Kutipan Teks ->
▬▬▬▬▬▬

I. PENDAHULUAN
A. Latar Belakang
Ilmu kimia merupakan salah satu cabang dari IPA yang mempelajari struktur, susunan, sifat, dan perubahan materi serta energi yang menyertai perubahan materi. Dalam pembelajaran sains termasuk kimia, cenderung hanya menghadirkan konsep-konsep, hukum-hukum, dan teori-teori secara hafalan saja tanpa menyuguhkan proses ditemukannya konsep, hukum, dan teori tersebut sehingga tidak menumbuhkan sikap ilmiah pada diri siswa. Akibatnya pembelajaran kimia menjadi kehilangan daya tariknya dan lepas relevansinya dengan dunia nyata yang seharusnya menjadi objek ilmu pengetahuan tersebut (Depdiknas, 2003).
Sebagian besar materi kimia dapat dikaitkan dengan kejadian-kejadian yang terjadi dalam kehidupan sehari-hari, seperti pada materi larutan non-elektrolit dan elektrolit. Banyak sekali kejadian dalam kehidupan sehari-hari yang dapat dihubungkan dengan materi ini, misalnya saat memegang kabel yang terkelupas kita akan tersetrum, aki yang dapat menghasilkan arus listrik, dan lain sebagainya. Namun yang terjadi selama ini, pembelajaran kimia di sekolah hanya dikondisikan untuk dihafal oleh siswa dan tidak semua materi yang membutuhkan percobaa. Sehingga siswa mengalami kesulitan untuk menghubung-kan materi pelajaran yang diperoleh dengan apa yang terjadi di lingkungan sekitar serta siswa sulit untuk menemukan konsep.

▬▬▬▬▬▬

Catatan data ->
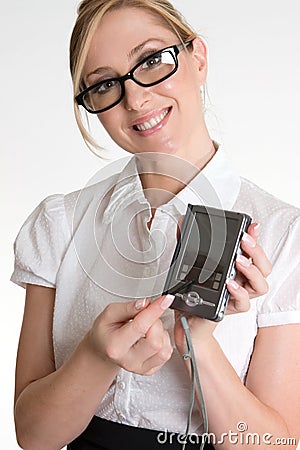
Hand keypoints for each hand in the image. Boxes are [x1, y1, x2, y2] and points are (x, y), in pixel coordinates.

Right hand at [87, 295, 173, 375]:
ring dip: (161, 333)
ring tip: (149, 328)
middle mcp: (128, 360)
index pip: (141, 326)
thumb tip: (145, 304)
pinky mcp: (149, 370)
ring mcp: (140, 367)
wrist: (102, 348)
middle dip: (156, 322)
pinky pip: (166, 355)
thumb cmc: (105, 331)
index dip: (155, 310)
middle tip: (146, 317)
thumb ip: (128, 307)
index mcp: (115, 346)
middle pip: (155, 341)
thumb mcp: (110, 313)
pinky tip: (152, 337)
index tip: (165, 300)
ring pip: (164, 350)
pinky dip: (164, 342)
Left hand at [173, 222, 271, 354]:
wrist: (186, 318)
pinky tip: (230, 284)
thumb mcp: (188, 262)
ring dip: (252, 270)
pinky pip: (244, 303)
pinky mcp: (230, 309)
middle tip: (245, 241)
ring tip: (239, 261)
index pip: (253, 253)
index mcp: (235, 269)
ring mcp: (238, 295)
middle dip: (257, 251)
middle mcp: (241, 282)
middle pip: (263, 267)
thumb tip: (182, 222)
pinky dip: (238, 292)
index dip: (256, 239)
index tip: (251, 227)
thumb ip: (187, 242)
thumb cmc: (192, 292)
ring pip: (260, 285)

▬▬▬▬▬▬

Tugas yang Dikerjakan ->
a. Kutip bagian teks tentang pembelajaran kimia yang diawali dengan "Sebagian besar materi" dan terus sampai "untuk menemukan konsep.".
b. Menurut teks tentang pembelajaran kimia, apa saja yang dipelajari dalam ilmu kimia?
c. Tentukan apakah setiap pernyataan berikut sesuai dengan teks tentang pembelajaran kimia. Jawab ya atau tidak, lalu sertakan kutipan kata-kata teks yang menentukannya.
(i) Aki disebut sebagai contoh benda yang dapat menghasilkan arus listrik.
(ii) Selama ini pembelajaran kimia di sekolah lebih mengutamakan pemahaman daripada hafalan.
(iii) Penyajian konsep, hukum, dan teori secara hafalan saja membuat siswa memiliki sikap ilmiah.
Catatan data ini tidak diperlukan sama sekali.

Jawaban Setiap Tugas ->
a.
Sebagian besar materi kimia dapat dikaitkan dengan kejadian-kejadian yang terjadi dalam kehidupan sehari-hari, seperti pada materi larutan non-elektrolit dan elektrolit. Banyak sekali kejadian dalam kehidupan sehari-hari yang dapat dihubungkan dengan materi ini, misalnya saat memegang kabel yang terkelupas kita akan tersetrum, aki yang dapat menghasilkan arus listrik, dan lain sebagainya. Namun yang terjadi selama ini, pembelajaran kimia di sekolah hanya dikondisikan untuk dihafal oleh siswa dan tidak semua materi yang membutuhkan percobaa. Sehingga siswa mengalami kesulitan untuk menghubung-kan materi pelajaran yang diperoleh dengan apa yang terjadi di lingkungan sekitar serta siswa sulit untuk menemukan konsep.

b. Struktur, susunan, sifat, dan perubahan materi serta energi yang menyertai perubahan materi.

c.
(i) Ya: "aki yang dapat menghasilkan arus listrik"
(ii) Tidak: "pembelajaran kimia di sekolah hanya dikondisikan untuk dihafal oleh siswa"
(iii) Tidak: "sehingga tidak menumbuhkan sikap ilmiah pada diri siswa"